Researchers from Poland and Japan, working with Sony, have found evidence that machine learning systems trained on GPUs rather than CPUs may contain fewer errors during the training process, and produce superior results, contradicting the common understanding that GPUs simply perform such operations faster, rather than any better.
The research, titled Impact of GPU Uncertainty on the Training of Predictive Deep Neural Networks, comes from the Faculty of Psychology and Cognitive Sciences at Adam Mickiewicz University and two Japanese universities, together with SONY Computer Science Laboratories.
The study suggests that ‘uncertainties' which deep neural networks exhibit in the face of various hardware and software configurations favor more expensive (and increasingly scarce) graphics processing units, and found in tests that a deep neural network trained exclusively on CPU produced higher error rates over the same number of epochs (the number of times that the system reprocesses the training data over the course of a session).
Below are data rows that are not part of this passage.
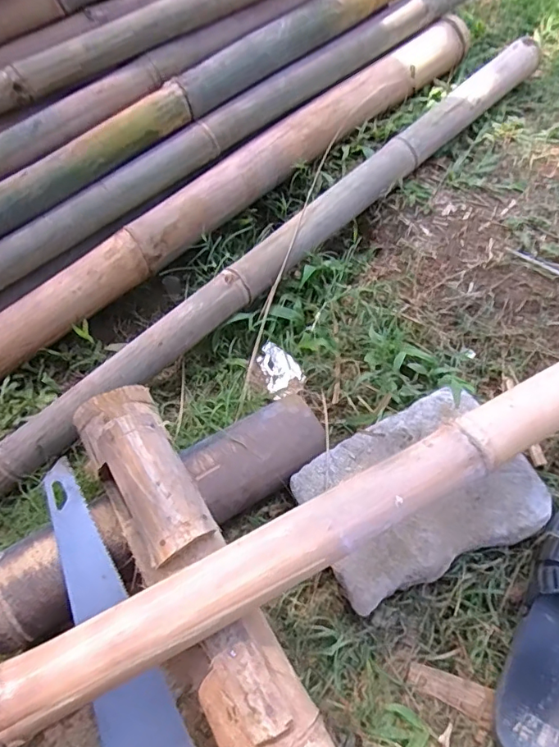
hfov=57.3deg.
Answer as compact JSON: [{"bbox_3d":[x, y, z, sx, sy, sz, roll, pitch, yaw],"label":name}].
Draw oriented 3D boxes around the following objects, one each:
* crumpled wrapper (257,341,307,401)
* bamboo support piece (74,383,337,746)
[{"bbox_3d":[-0.001,-0.006,0.777,0.056,0.020,0.087,-23,57,-11],"label":"crumpled wrapper"},{"bbox_3d":[-0.075,0.216,0.490,0.092,0.075,0.482,-27,68,-13],"label":"bamboo support piece"}]

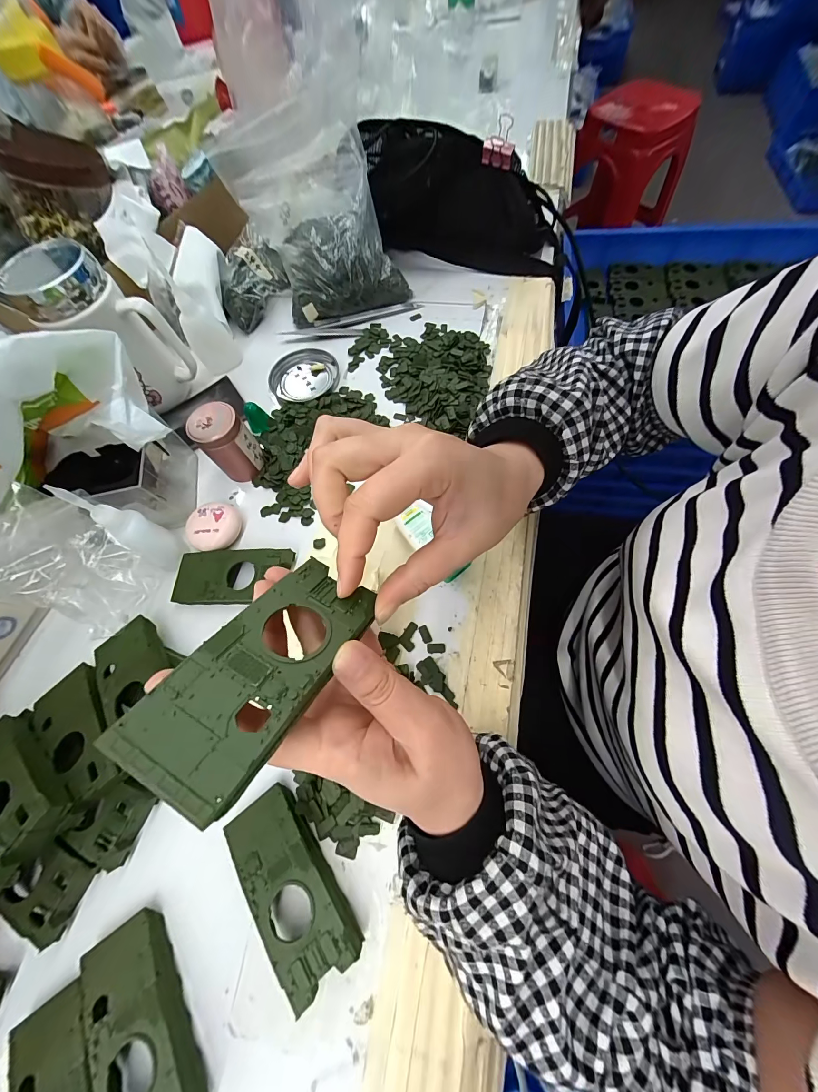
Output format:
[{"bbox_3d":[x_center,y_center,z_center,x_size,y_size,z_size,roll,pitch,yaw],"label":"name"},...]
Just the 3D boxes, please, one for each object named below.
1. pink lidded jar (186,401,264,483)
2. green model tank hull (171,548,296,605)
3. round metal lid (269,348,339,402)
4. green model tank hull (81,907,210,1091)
[{"bbox_3d":[-0.172,-0.099,0.334,0.045,0.059,0.040,-42,70,-11],"label":"pink lidded jar"},{"bbox_3d":[-0.156,0.026,0.305,0.106,0.015,0.047,0,67,5],"label":"green model tank hull"},{"bbox_3d":[-0.122,-0.197,0.407,0.079,0.014,0.069,-13,67,0],"label":"round metal lid"},{"bbox_3d":[-0.158,0.282,0.202,0.049,0.014,0.102,-33,69,-9],"label":"green model tank hull"}]

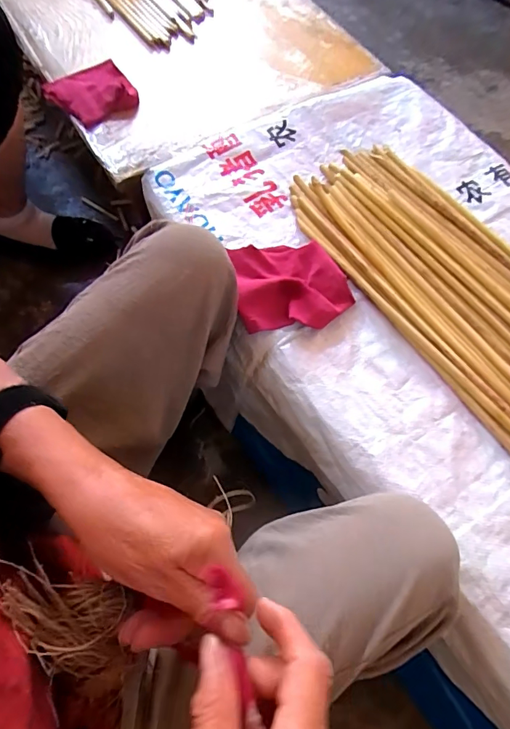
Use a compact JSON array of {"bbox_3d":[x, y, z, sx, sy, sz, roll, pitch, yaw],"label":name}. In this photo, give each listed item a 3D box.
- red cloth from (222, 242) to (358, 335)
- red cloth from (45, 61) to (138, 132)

These preliminary findings do not apply uniformly across popular machine learning algorithms, and in the case of simple autoencoder architectures, the phenomenon does not appear.
Nonetheless the work hints at a possible ‘escape velocity' for efficacy of training in complex neural networks, where covering the same operations at lower speed and greater training times does not obtain the parity of performance one would expect of mathematical iteration routines.
The researchers suggest that this performance disparity could be particular to certain types of neural networks, and that the indeterminate aspects of GPU-specific processing, frequently seen as an obstacle to eventually be overcome, may not only provide notable benefits, but could eventually be intentionally incorporated into later systems. The paper also suggests that the findings could offer deeper insights into brain-related computational processing.
Identifying the peculiarities that increase efficiency and quality of results in this way on GPUs holds the potential for obtaining a deeper insight into ‘black box' AI architectures, and even for improving CPU performance – though currently, the underlying causes are elusive.
Autoencoder Vs. PredNet
In studying the anomalies, the researchers used a basic autoencoder and also Harvard University's Predictive Neural Network PredNet, research from 2016 which was designed to explore and attempt to replicate the behavior of the human cerebral cortex.
Both systems are deep neural networks designed to synthesize apposite images through unsupervised learning (with data from which labels were omitted), though the autoencoder deals linearly with one image per batch, which would then produce an output as the next image in a recurring pipeline. The autoencoder was trained on the MNIST handwriting database.
By contrast, PredNet evaluates complex video input, and in the case of this research, was trained on the FPSI dataset, which features extensive body-worn video footage of a day in Disney World at Orlando, Florida (Disney was one of the research associates on the 2012 paper).
The two architectures are very different in terms of complexity. The autoencoder is designed to reconstruct images rather than predict target values. By contrast, PredNet features four layers, each of which consists of representation neurons using convolutional long short-term memory (LSTM).
The layers output contextual predictions which are then compared to a target in order to produce an error term that propagates throughout the network. Each of the two models utilize unsupervised learning.
Both systems were tested on an array of hardware and software configurations, including CPUs without GPUs (Intel i5-4590, i7-6800K, i5-7600K, or AMD Ryzen-5-3600) and CPUs with GPUs (Intel i5-7600K + NVIDIA GTX-750Ti, i5-7600K + GTX-970, i7-6700K + GTX-1080, i7-7700K + GTX-1080Ti, i7-9700 + RTX-2080Ti, i5-7600K + RTX-2060 super, AMD Ryzen-5-3600 + RTX-2070 super, or i5-9400 + Titan-RTX).
The interactive process viewer htop was used to ensure that all training occurred either on a single thread (on an Intel i7-6800K), on four threads (on an Intel i5-4590 and i5-7600K), or six threads (on an AMD Ryzen-5-3600).
On the autoencoder, the mean difference across all configurations, with and without cuDNN, was not significant. For PredNet, the results were more startling, with notable differences in loss evaluation and quality between CPU and GPU training.
The researchers conclude that ‘Although the mechanism is unclear, the GPU hardware seems to have the ability to advance the training of DNNs.'
The results indicate that GPUs may be better at avoiding saddle points – the areas in a gradient descent that describe the bottom of a slope.
Saddle points, though an impediment, have been largely dismissed as easily worked around in recent thought on optimization of stochastic gradient descent (SGD), but the new paper suggests not only that GPUs may be uniquely outfitted to avoid them, but that the influence of saddle points should perhaps be revisited.